▸ **TASK PROMPT**
An exact copy of every record, without the pictures, is what should come back.

(Records from a data source)
:::::
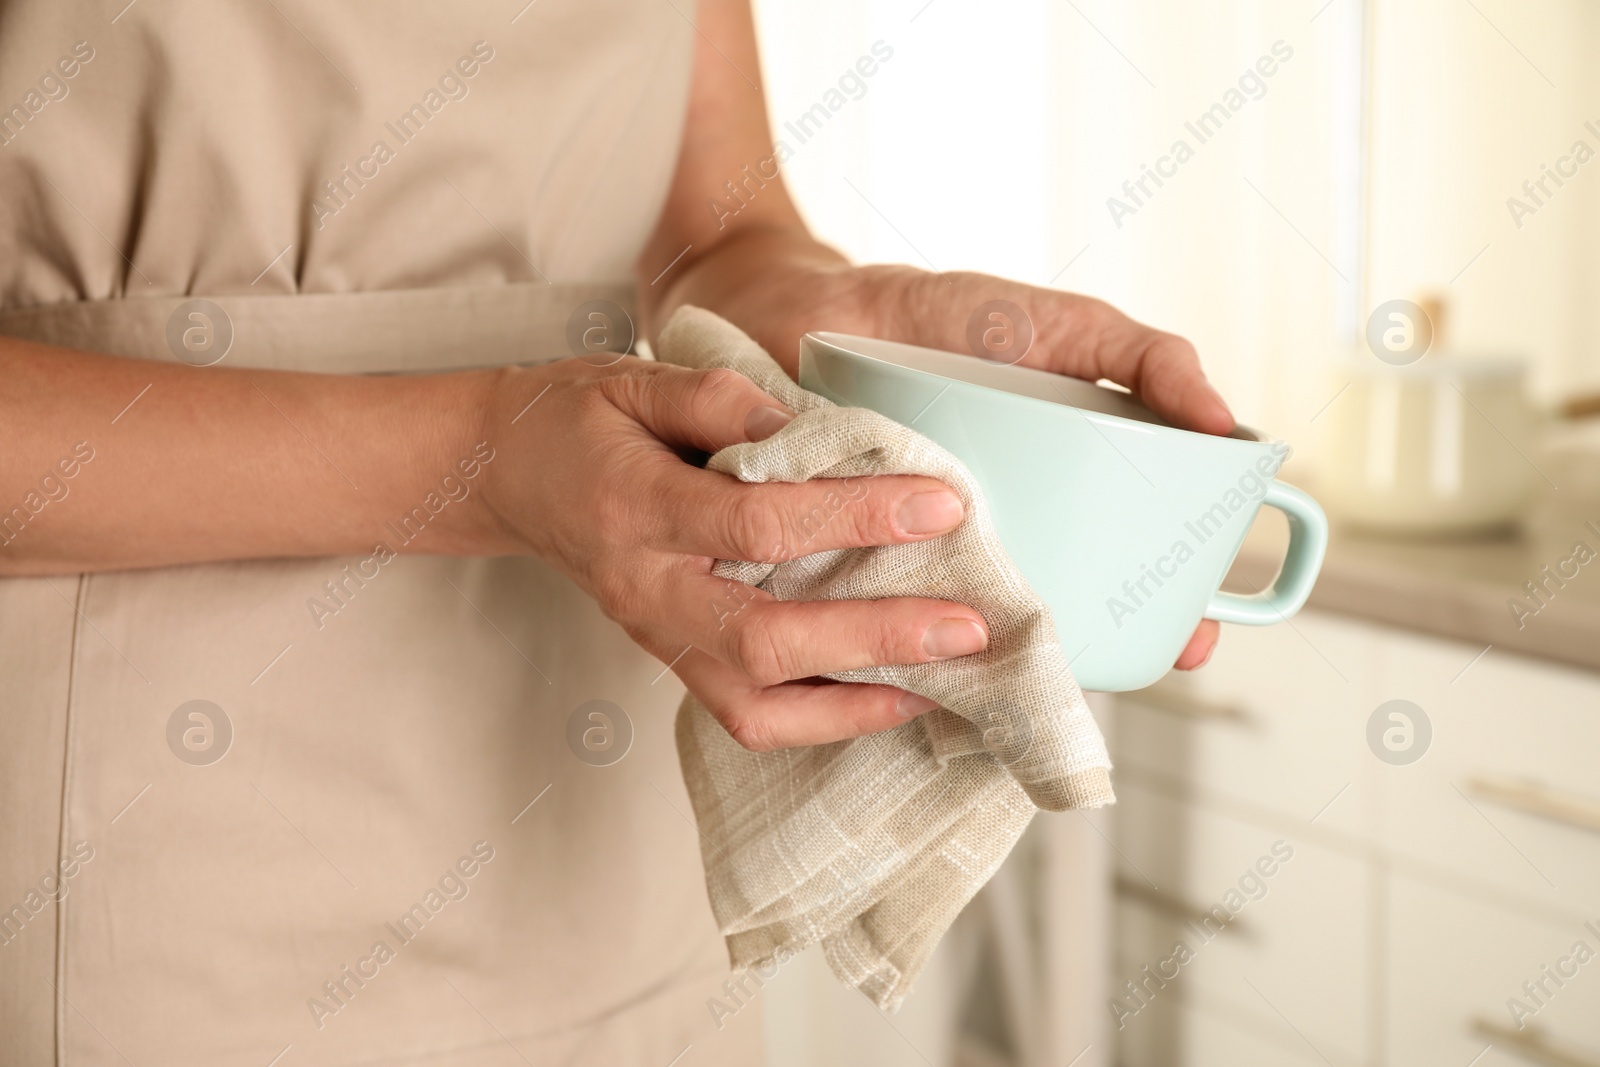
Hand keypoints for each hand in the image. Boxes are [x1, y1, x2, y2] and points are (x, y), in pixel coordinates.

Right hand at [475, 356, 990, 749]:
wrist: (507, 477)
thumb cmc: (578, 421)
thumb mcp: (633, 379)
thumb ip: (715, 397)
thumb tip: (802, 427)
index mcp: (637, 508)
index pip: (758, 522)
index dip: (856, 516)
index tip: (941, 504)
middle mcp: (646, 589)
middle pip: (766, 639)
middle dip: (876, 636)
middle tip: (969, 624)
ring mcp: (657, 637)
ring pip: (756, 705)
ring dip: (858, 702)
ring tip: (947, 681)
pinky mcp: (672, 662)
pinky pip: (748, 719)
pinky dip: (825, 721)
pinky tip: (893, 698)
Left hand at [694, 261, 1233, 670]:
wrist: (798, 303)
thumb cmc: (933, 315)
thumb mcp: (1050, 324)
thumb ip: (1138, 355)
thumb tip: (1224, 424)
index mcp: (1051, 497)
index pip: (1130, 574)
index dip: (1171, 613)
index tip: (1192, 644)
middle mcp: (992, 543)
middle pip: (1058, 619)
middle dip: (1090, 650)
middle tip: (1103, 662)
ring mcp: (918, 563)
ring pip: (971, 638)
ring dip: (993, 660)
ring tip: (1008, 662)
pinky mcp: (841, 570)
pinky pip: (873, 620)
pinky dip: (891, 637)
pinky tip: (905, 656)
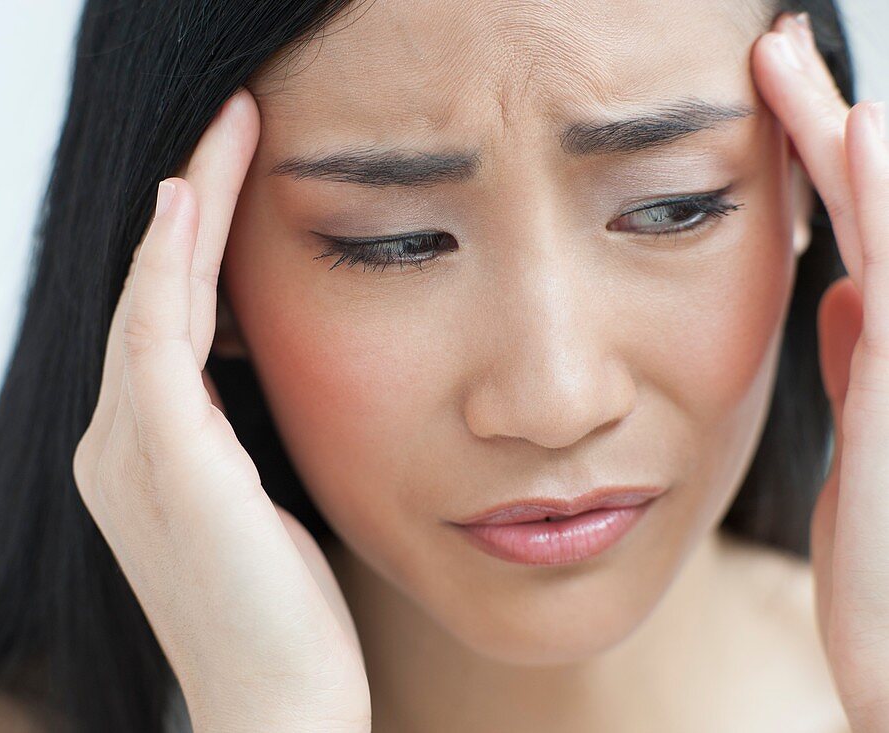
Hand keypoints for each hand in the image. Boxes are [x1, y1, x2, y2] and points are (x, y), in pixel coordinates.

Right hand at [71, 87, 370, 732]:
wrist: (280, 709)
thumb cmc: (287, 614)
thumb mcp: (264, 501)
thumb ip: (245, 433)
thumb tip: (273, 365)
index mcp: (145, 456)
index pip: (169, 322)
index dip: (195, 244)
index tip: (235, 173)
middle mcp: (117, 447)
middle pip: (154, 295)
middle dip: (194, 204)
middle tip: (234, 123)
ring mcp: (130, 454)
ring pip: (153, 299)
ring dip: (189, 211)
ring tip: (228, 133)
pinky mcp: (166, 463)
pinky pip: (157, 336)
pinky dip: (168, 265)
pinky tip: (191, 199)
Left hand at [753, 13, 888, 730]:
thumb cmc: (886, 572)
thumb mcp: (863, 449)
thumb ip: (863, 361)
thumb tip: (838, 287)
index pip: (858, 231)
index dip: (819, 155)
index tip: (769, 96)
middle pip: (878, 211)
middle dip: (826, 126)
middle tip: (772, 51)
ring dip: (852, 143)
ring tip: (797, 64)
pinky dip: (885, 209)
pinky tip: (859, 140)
:::::
▸ **RESPONSE BELOW**
Hand keypoints for each hand in the image. Boxes are [x1, y1, x2, y2] and points are (x, y), in pixel coordinates.

Right hand at [475, 356, 990, 749]:
wrist: (507, 477)
thumb cmc: (578, 421)
thumb mcp: (633, 379)
thumb ip: (715, 397)
thumb tip: (802, 427)
index mcp: (637, 508)
index pip: (758, 522)
index dip: (856, 516)
index tip: (941, 504)
middle mcp: (646, 589)
middle pip: (766, 639)
middle dip: (876, 636)
middle tip: (969, 624)
ring mcp: (657, 637)
ring pip: (756, 705)
ring dip: (858, 702)
ring tip: (947, 681)
pinky mcp: (672, 662)
pinky pip: (748, 719)
pinky dip: (825, 721)
pinky tip: (893, 698)
Left hand at [694, 261, 1233, 670]:
wrist: (798, 303)
thumb cmc: (933, 315)
thumb mcp: (1050, 324)
thumb ip: (1138, 355)
thumb tip: (1224, 424)
index mcp: (1051, 497)
index pip: (1130, 574)
index dip: (1171, 613)
index tip: (1192, 644)
middle mcp: (992, 543)
middle pip: (1058, 619)
middle dip: (1090, 650)
middle tip: (1103, 662)
ring mcp: (918, 563)
ring pip: (971, 638)
ring dip: (993, 660)
ring tip: (1008, 662)
pinky mcp: (841, 570)
pinky pip: (873, 620)
pinky dip: (891, 637)
pinky tip: (905, 656)
Hand keypoints for each hand in the image. Boxes are [x1, y1, x2, y2] and points are (x, y), in pixel coordinates.

Right hand at [71, 87, 370, 732]:
wrist: (280, 709)
thumb cmc: (287, 614)
thumb mcp: (264, 501)
thumb ip: (245, 433)
thumb tip: (273, 365)
index mcp: (145, 456)
index pip: (169, 322)
index dip: (195, 244)
index tip: (235, 173)
middle mcp: (117, 447)
middle pip: (154, 295)
middle dip: (194, 204)
middle tip: (234, 123)
ring mcp: (130, 454)
ring pip: (153, 299)
ring dip: (189, 211)
ring tip: (228, 133)
pinky mcp: (166, 463)
pinky pip: (157, 336)
pinky dip: (168, 265)
pinky tip: (191, 199)
Left hand at [753, 13, 888, 730]:
thumb cmc: (886, 572)
thumb mcp: (863, 449)
thumb ip: (863, 361)
thumb tip: (838, 287)
index pip: (858, 231)
index dip: (819, 155)
index tip: (769, 96)
middle pip: (878, 211)
middle dip: (826, 126)
middle tip: (772, 51)
ring dip: (852, 143)
ring tip: (797, 64)
pinky dip: (885, 209)
pinky tip: (859, 140)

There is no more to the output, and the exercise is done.